Algorithms specific for good approximation of percentiles at minimal CPU and memory cost exist:

  1. Forward Decay

Streaming algorithm for approximating metrics like percentiles over a rolling time window. Older data is 'decayed' (weighted less) automatically so recent values have more impact. Useful for monitoring metrics over time without storing every data point

  1. t-digest

Compact data structure for approximating percentiles and very accurate for extreme tails (p99, p999). Works by clustering data points into centroids, then computing percentiles from those clusters. Efficient in memory and CPU, even fro large datasets

  1. HdrHistogram

High Dynamic Range Histogram. Stores response time counts in a histogram. Tracks latencies from microseconds to hours in a single histogram structure. Supports fast percentile calculations and is suitable for high-throughput monitoring

Approaches for Coping with Load: Ensuring Performance While Increasing Load

There are many ways to deal with scaling and there is no 'magic scaling sauce'

The basis for a scalable architecture lies on the assumptions of which operations will be common and which will be rare, our load parameters.

An architecture that is appropriate for one level of load is unlikely to cope with 10 times that load. For fast growing services, it is common to rethink the architecture on every order of magnitude load increase, or even more often than that.
++++
Set of tasks
a: In the scaling notes, which data structure is described as very accurate for extreme tails such as p99 and p999?
b: Write the next few sentences of the scaling notes, picking up right after their final sentence.
The records that come next are separate material and have no connection to the scaling notes.

Data to examine
++++
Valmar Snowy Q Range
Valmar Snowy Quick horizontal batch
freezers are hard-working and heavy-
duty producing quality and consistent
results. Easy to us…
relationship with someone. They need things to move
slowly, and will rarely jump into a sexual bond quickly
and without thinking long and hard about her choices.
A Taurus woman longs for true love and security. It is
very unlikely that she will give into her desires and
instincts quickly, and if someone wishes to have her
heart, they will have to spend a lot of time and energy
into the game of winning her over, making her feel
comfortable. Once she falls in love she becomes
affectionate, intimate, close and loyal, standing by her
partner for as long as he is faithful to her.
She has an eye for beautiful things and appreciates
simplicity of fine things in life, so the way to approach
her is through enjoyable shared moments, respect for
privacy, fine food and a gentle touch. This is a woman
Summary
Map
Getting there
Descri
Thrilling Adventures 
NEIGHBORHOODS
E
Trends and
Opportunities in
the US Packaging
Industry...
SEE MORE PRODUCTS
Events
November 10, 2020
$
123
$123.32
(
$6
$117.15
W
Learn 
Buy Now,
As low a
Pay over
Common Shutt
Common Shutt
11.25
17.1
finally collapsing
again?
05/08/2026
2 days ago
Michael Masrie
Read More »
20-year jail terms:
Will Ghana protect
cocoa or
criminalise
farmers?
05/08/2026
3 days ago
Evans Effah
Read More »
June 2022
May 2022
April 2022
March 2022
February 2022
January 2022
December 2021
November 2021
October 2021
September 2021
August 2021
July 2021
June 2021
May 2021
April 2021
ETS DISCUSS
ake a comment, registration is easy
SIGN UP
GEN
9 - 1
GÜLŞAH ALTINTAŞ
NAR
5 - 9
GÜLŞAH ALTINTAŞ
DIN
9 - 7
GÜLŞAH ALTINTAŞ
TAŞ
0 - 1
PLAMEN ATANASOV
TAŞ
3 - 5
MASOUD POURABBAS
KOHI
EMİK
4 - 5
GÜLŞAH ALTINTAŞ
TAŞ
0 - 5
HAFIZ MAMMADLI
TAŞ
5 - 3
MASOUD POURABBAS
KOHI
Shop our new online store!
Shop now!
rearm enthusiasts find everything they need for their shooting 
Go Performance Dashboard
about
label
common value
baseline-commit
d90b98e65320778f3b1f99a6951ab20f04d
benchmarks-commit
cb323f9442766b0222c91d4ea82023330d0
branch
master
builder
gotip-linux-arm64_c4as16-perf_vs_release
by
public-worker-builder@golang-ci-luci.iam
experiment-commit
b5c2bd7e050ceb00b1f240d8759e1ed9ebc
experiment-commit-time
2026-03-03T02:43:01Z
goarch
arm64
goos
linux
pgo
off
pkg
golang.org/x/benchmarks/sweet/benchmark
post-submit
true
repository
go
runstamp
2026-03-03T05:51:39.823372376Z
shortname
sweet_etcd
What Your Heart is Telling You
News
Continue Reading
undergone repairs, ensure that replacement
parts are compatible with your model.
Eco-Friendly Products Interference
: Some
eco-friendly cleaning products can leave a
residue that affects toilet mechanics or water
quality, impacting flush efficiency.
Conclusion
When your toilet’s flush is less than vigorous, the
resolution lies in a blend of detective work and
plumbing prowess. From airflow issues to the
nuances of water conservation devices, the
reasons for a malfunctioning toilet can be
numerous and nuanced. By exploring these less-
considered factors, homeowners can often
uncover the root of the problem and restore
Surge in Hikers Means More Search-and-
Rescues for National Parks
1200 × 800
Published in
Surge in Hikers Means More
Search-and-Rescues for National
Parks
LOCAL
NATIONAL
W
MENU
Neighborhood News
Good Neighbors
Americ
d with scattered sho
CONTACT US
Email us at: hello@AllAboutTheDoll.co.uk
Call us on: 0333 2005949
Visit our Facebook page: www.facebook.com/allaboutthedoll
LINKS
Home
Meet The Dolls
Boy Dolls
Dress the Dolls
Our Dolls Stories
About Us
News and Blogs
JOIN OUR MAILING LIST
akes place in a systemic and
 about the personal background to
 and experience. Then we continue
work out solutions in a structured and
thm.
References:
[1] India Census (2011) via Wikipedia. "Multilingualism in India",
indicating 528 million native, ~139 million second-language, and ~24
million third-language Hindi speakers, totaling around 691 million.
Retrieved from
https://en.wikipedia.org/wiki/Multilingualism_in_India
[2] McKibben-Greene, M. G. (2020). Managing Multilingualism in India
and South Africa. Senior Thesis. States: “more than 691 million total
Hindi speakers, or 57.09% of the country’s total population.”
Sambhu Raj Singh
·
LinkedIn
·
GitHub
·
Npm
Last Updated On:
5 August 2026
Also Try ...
++++
Answers for the exercise
a: t-digest

b:
  • Def: Scaling Up (Vertical Scaling): moving to a more powerful machine

  • Def: Scaling Out (Horizontal Scaling): distributing load across multiple smaller machines

  • Def: Shared-Nothing Architecture: distributing load across multiple machines

In reality, good architecture involves a pragmatic mixture of approaches. Such as using several fairly powerful machines leading to a simpler and cheaper approach rather than a large number of small virtual machines.

  • Def: Elastic: systems that can automatically add computing resources when they detect a load increase. Useful when load is highly unpredictable.

Distributing stateless services across multiple machines is fairly straightforward.

Distributing stateful data systems from a single node to a distributed set will introduce a lof of additional complexity. Thus, its common wisdom to keep your database on a single node until scaling cost or high availability requirements force you to make it distributed.

  • Def: Magic Scaling Sauce: there is no such thing as a generic, one-size-fits-all scalable architecture (informally known as magic scaling sauce). The problem may vary from the volume of reads, writes, data to store, complexity, etc. Thus the architecture of systems that operate at a large scale are usually highly specific to the application.

The foundation for an architecture that scales well for a particular application is built around assumptions of which operations will be common and which are rare, indicated by our load parameters.

The issue lies in incorrect assumptions, which will lead to the engineering effort for scaling to be at best wasted and at worst be counterproductive.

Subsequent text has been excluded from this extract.